Но если у «мадам» было собственное имя Соня, то у меня имён было множество — Анастасия в те времена было именем забытым и немодным. Как же меня только не называли: Ана, Ася, Тася, Стася, Тая, а подлинным именем меня называли только в трёх организациях: в школе, в библиотеке и на сцене. Со временем в семье укрепилось имя Тася, а у подружек — Тая. Но одно моё имя оставалось до самой смерти матери: меня называли «дачка Жени Лисовской». Не «дОчка», а «дачкА» — на белорусский лад. Женя потом выходила замуж и разводилась, стала Малашенковой, но старожилы её новую фамилию не признали, и Лисовской она оставалась до кончины.
Не знаю, с чем это связано, но мы все были чьи-то дочери и сыновья. Может быть, это шло от старины: мы все Ивановы и Петровы дети — то ли это было влияние Белоруссии, граница ведь всего в двадцати километрах от Рудни, то ли еврейская местечковость сказывалась, то ли это всё вместе сохраняло ушедшие традиции, которых давно нет в больших городах. Вот смешной казус с «дачкОй». Приехала однажды я домой в конце сентября. Время мною не любимое: сыро и пасмурно. Хорошо, что дочери посоветовали ехать в лёгкой и тёплой шубке без рукавов, но длинной до пят и мехом вовнутрь. В этой шубке я собралась пройтись по родной улице. Дома сохранились прежние, а люди, их населявшие, уже были мне не знакомы: то ли новое поколение выросло, то ли дома заселились новыми жильцами. Пришло время полного краха колхозов, люди бросали свои жилища и перебирались в города. Решила я пойти не в центр, а сначала в противоположную сторону, к моей первой школе — домику из четырёх комнат. В прошлый приезд я увидела на крыше телевизионную антенну, значит, там кто-то живёт.
Во дворе меня ждёт мать с красными самосшитыми строчёными бурками с калошами, далеко не новыми и уж совсем не чистыми.
«Сними-ка ты, — говорит она, — свои городские туфельки и надень мои бурки, я в них копаюсь в саду и в огороде». Обидеть мать я не могла, переобулась и пошла-побежала школьной дорожкой — не по шоссе, а понизу, по стежке. У одного из домов весело и очень громко переговаривались три женщины. Вдруг одна из них и говорит:
«Гляньте-ка, у нас цыганка объявилась, да ещё в такой шубе! Бабы, разве на такую заработаешь? Краденая, это точно!»
«Ой, мамочки, — говорит другая, — а я хату не заперла. Надо бежать!»
Третья подводит итоги страхам:
«Бабоньки, — говорит она, — посмотрите: она же в красных бурках Жени Лисовской! Она же её дачкА из Германии, приехала, значит!»

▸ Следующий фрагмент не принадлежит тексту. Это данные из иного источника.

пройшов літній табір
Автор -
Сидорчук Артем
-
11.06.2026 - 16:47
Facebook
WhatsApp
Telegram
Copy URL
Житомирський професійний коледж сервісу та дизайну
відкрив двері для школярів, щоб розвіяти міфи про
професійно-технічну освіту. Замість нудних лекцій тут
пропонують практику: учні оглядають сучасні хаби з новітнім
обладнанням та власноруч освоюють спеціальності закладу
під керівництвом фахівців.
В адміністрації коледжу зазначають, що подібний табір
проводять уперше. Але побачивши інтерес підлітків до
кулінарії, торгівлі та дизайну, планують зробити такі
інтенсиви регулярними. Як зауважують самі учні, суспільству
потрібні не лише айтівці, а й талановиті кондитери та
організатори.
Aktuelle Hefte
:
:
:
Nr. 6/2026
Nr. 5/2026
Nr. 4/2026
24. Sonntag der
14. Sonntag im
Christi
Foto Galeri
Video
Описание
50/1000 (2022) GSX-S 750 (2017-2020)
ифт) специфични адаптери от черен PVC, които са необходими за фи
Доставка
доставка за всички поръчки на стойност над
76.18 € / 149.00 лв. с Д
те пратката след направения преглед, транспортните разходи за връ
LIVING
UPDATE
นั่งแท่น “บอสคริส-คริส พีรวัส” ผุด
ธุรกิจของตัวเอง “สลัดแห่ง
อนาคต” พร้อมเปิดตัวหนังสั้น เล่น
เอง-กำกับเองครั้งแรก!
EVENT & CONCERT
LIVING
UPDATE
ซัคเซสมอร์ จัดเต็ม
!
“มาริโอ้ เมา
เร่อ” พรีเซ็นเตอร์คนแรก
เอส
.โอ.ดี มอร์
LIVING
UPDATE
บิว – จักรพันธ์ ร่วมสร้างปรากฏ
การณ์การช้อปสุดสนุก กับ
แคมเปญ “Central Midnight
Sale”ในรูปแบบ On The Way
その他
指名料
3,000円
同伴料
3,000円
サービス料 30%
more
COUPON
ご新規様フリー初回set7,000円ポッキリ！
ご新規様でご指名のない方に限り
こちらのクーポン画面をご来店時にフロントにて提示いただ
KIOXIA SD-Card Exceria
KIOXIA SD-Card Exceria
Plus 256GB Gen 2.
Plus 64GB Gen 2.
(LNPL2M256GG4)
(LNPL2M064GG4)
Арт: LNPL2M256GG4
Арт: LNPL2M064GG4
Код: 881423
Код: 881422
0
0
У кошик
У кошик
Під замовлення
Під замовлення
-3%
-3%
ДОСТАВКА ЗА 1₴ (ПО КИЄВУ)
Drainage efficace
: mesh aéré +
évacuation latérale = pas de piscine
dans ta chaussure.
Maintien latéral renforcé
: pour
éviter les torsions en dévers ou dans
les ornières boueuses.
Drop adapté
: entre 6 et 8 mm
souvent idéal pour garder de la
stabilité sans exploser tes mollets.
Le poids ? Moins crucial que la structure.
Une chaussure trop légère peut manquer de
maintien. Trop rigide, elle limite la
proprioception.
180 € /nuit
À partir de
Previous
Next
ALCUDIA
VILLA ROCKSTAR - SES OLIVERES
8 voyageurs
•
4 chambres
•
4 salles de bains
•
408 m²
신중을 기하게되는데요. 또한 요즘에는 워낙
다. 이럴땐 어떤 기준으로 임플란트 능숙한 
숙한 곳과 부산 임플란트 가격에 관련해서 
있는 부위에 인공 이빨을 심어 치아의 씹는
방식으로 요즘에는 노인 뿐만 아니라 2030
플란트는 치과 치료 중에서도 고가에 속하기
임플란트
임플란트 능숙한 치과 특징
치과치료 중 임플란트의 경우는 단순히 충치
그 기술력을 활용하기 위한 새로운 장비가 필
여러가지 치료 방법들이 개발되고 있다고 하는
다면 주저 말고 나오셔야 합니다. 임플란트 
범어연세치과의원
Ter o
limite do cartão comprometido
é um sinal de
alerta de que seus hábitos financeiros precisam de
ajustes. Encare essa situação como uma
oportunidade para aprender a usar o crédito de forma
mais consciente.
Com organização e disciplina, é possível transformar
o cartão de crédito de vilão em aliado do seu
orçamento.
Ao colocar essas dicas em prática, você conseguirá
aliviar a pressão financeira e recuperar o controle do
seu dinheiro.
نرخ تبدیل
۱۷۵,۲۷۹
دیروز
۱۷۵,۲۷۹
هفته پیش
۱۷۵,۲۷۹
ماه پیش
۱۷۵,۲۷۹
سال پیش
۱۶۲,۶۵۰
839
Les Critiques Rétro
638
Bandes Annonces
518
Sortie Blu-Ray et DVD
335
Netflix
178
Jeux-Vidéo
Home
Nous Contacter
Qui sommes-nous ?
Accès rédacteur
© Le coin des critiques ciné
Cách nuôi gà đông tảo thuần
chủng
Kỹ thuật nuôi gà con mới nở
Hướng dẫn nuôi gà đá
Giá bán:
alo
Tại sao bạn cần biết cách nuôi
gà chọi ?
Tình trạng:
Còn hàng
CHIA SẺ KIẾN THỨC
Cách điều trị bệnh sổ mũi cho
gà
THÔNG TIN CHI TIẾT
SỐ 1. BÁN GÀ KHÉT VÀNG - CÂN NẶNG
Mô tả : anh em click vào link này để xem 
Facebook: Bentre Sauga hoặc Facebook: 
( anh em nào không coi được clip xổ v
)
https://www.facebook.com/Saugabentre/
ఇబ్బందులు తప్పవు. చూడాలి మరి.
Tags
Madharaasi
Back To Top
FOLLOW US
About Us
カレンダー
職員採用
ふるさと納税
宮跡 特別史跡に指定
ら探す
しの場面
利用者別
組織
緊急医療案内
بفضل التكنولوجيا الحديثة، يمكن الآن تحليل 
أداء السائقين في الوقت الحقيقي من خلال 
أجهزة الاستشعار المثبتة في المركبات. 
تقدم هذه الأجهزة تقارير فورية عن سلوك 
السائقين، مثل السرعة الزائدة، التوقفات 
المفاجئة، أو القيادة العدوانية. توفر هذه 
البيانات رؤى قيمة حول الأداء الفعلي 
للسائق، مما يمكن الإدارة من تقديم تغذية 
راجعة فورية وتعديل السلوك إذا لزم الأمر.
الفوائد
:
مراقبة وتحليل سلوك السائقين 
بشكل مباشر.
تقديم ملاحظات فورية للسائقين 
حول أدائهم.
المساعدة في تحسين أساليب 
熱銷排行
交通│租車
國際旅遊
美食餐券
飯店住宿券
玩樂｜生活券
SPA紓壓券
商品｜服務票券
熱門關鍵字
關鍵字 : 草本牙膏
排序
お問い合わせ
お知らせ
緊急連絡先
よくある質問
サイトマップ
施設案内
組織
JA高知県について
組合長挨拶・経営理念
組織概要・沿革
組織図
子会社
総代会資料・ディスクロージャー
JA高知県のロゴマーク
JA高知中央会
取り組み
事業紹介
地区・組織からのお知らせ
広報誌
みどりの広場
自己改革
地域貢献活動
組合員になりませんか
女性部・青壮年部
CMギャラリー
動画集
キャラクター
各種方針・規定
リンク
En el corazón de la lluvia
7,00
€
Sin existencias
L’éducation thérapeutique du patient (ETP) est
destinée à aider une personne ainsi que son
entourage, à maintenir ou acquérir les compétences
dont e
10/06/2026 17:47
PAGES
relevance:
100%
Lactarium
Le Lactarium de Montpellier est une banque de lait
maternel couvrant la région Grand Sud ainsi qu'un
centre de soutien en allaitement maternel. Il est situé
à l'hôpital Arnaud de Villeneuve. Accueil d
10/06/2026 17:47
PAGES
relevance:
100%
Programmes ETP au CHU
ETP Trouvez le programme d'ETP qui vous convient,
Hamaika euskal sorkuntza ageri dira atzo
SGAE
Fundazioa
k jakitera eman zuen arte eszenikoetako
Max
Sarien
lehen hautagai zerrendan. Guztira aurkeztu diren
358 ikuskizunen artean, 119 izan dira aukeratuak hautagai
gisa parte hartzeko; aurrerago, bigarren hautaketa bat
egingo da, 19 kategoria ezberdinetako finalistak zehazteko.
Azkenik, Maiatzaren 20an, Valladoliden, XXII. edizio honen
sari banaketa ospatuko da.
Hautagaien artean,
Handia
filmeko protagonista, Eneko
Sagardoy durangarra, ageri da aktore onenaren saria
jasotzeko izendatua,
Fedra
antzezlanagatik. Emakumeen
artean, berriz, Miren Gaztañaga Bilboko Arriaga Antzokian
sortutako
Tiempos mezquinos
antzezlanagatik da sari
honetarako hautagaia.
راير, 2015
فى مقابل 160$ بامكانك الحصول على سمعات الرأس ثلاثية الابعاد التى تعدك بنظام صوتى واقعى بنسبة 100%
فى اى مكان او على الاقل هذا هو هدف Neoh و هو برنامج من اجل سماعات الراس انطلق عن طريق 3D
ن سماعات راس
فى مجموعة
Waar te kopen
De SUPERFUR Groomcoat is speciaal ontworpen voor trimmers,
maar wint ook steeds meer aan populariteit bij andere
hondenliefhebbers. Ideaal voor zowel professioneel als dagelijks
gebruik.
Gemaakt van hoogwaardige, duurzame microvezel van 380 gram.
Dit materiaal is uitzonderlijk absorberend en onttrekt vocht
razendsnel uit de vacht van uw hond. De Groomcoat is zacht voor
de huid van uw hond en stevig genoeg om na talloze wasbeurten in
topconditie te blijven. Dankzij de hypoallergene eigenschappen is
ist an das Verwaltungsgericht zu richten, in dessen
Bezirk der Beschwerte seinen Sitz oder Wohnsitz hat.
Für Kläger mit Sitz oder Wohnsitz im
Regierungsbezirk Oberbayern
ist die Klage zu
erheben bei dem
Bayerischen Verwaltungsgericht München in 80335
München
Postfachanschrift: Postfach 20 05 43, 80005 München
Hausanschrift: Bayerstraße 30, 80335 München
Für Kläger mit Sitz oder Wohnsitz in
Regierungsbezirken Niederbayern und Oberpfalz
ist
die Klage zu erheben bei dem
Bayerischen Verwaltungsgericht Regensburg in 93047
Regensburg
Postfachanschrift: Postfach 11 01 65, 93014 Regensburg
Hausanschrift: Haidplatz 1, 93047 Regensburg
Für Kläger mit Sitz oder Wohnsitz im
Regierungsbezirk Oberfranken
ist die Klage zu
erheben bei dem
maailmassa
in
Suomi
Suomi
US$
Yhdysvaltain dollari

Я всё слышу, прохожу мимо, здороваюсь. Самая смелая из них заводит со мной разговор:
«И как вам там, в ваших Германиях, живётся?»
«Спасибо, — отвечаю, — вы же знаете, что наши Германии объединились, и все мы живем нормально.»
«А мы ещё лучше. А гостинцы привезла?»
«Конечно. Приходите, пожалуйста, к нам: и к чаю, и к кофе я всё привезла.»
«Неее... Неее…— тянет долго и протяжно самая говорливая из женщин, — мы ваших кофеев не любим, привыкли к кофейному напитку с цикорием. От него пользы больше, чем от ваших кофеев.»
И опять это нескончаемое:
«Неее... Мы к Жене потом придём, когда ты уедешь.»
И это её «неее» сразу же перенесло меня в альпийский городок Гармиш-Партенкирхен, который находится в 110 километрах от Мюнхена на юг по железной дороге. Несколько лет я преподавала там русский язык в американской школе военных переводчиков. Помню, как трудно было понять иностранцу наши отрицания: «не» и «нет», понять разницу между «надо» и «нужно», «почему» и «зачем». В начале курса они мне могли ещё сказать: «Сегодня я себя чувствую не кое-как». Или они никак не могли понять, почему русские говорят, что чувствуют себя «неважно». «Почему? — удивлялись они, — ведь здоровье — это очень важно!» Им, привыкшим к удобному «togo», очень трудно давались и наши глаголы движения: пришёл, ушёл, вошёл, вышел, зашёл, отошёл, обошёл... Но мы справлялись, и к концу курсов такие вопросы уже не возникали. Уверена, если бы мои вчерашние студенты встретились с соседками моей мамы, они бы показали нашим россиянкам высокий «мастер-класс» по русскому языку.